Short-answer chart tasks
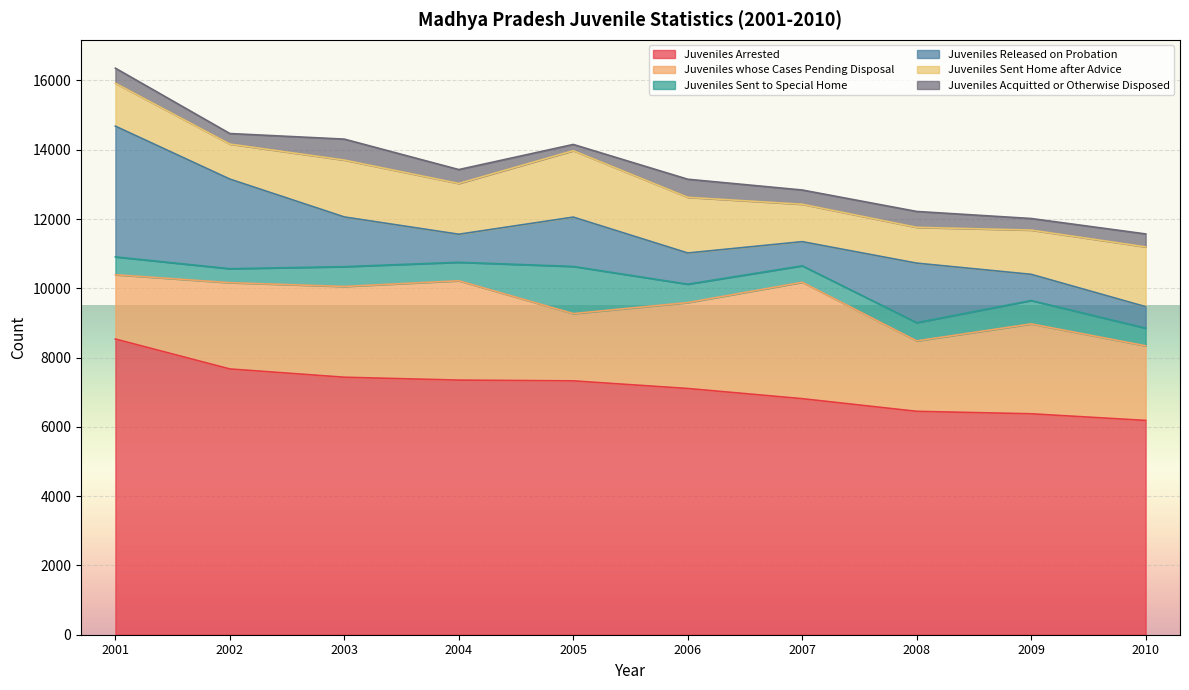

Between 2009 and 2003, which is larger?

2003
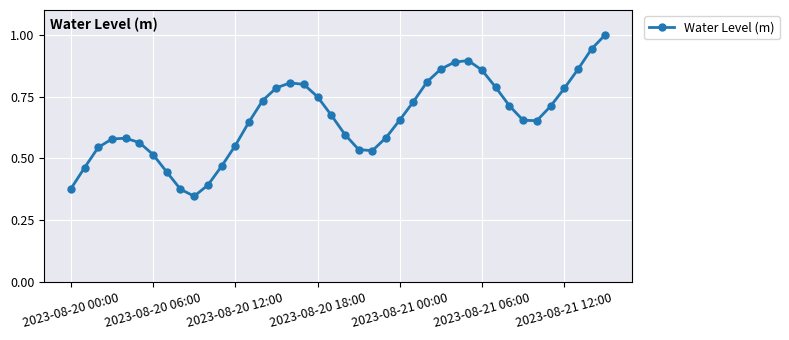

True or false: the data has more than 2 interior local peaks.

True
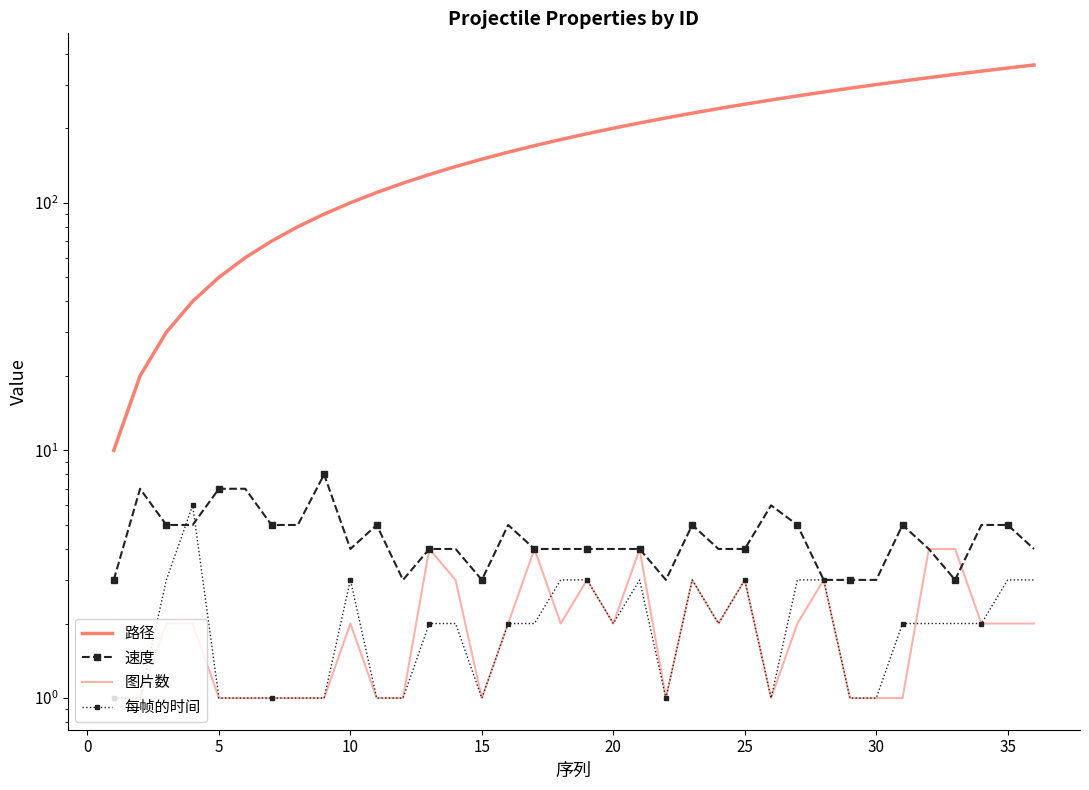

Is it true that 每帧的时间 equals 4 at 26?

False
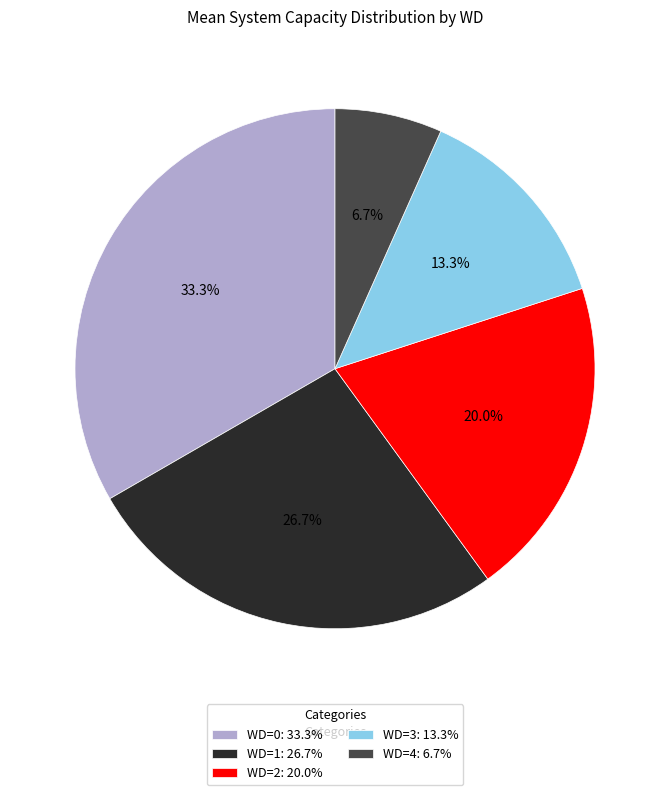

Which category has the smallest portion of the pie?

WD=4: 6.7%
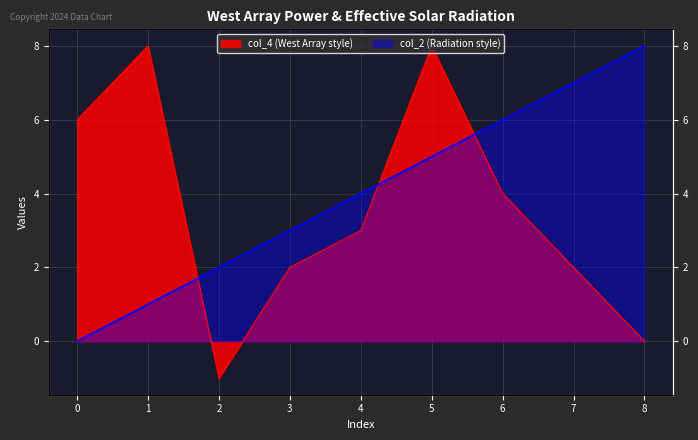

Which series has the largest range (max minus min)?

col_4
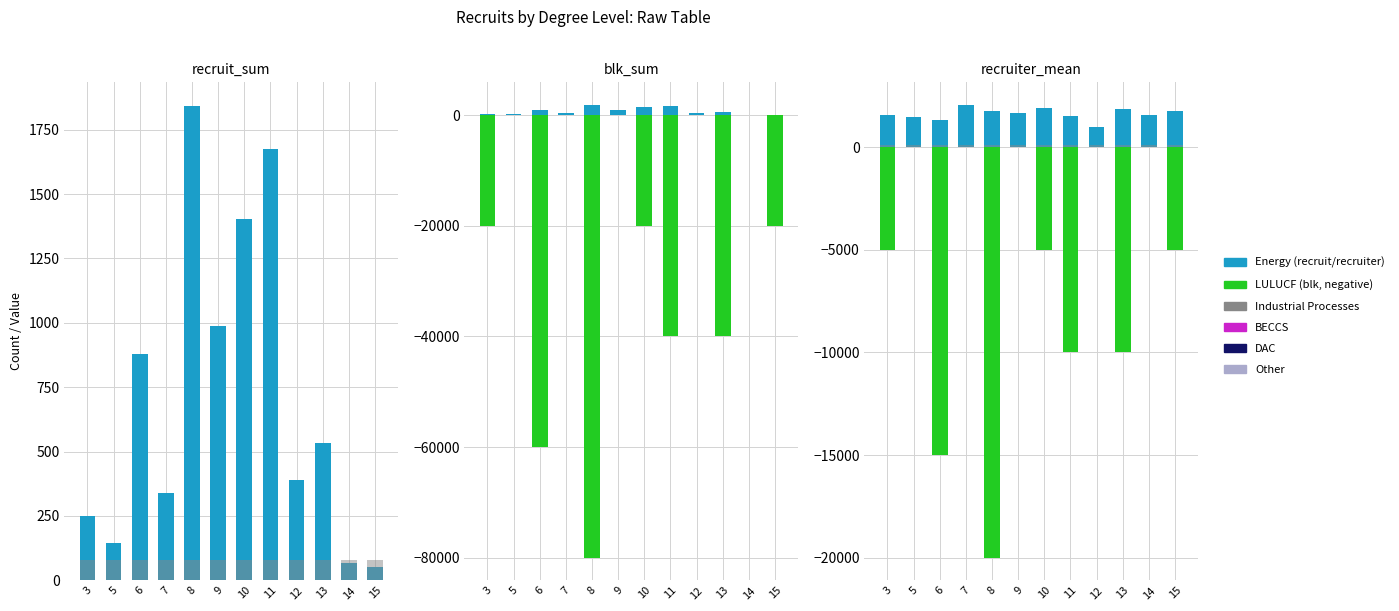

List the labels in order of Industrial Processes value, largest first.

3, 5, 6, 7, 8, 9, 10, 11, 12, 13, 14, 15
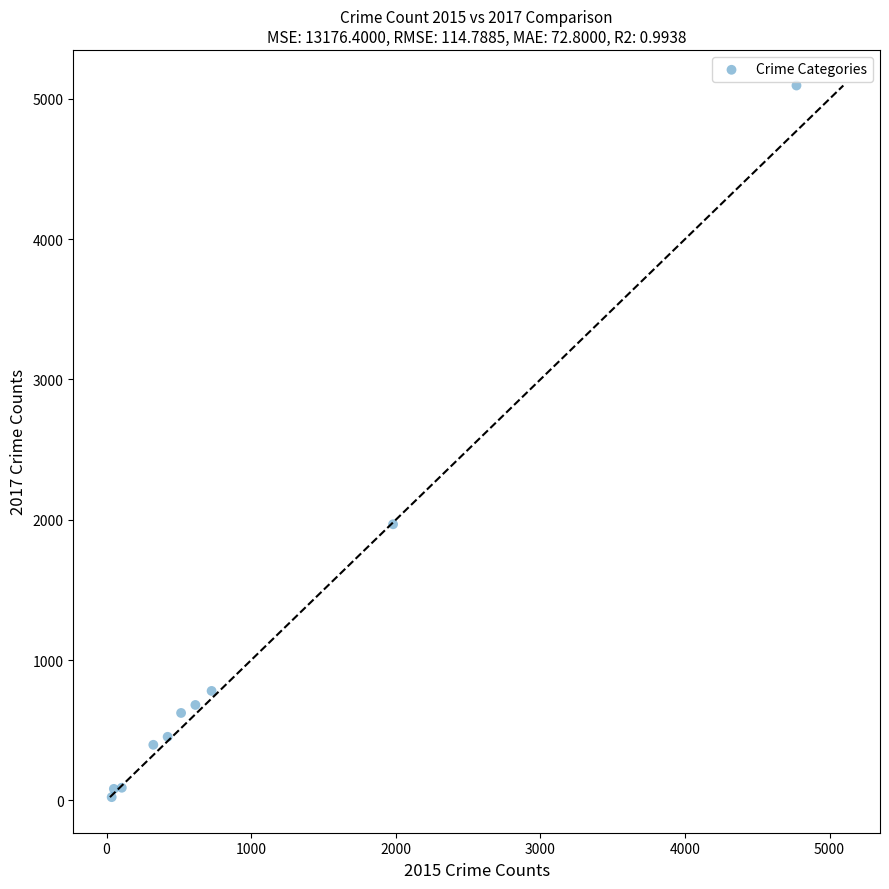

What Y value in the scatter plot is closest to 2559?

1968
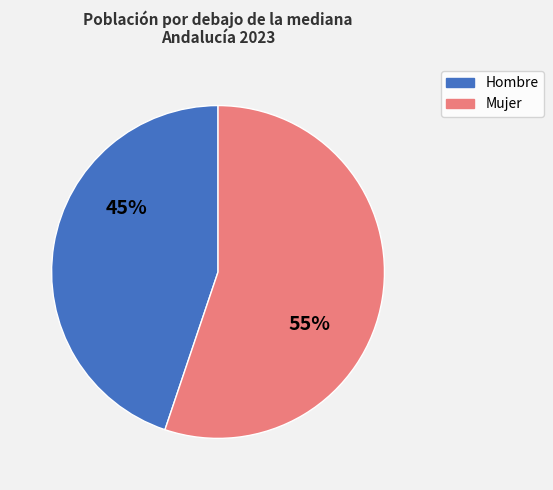

To the nearest percent, what percentage of the pie is Mujer?

55%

:: Assignment ::
Could you copy the listing word for word, beginning at the line containing "Is it true that 每帧的时间 equals 4 at 26?" and continuing through the line containing "3, 5, 6, 7, 8, 9, 10, 11, 12, 13, 14, 15", with the pictures left out?

:: Exercise output ::
Is it true that 每帧的时间 equals 4 at 26?

False

Which category has the smallest portion of the pie?

WD=4: 6.7%

Which series has the largest range (max minus min)?

col_4

List the labels in order of Industrial Processes value, largest first.

3, 5, 6, 7, 8, 9, 10, 11, 12, 13, 14, 15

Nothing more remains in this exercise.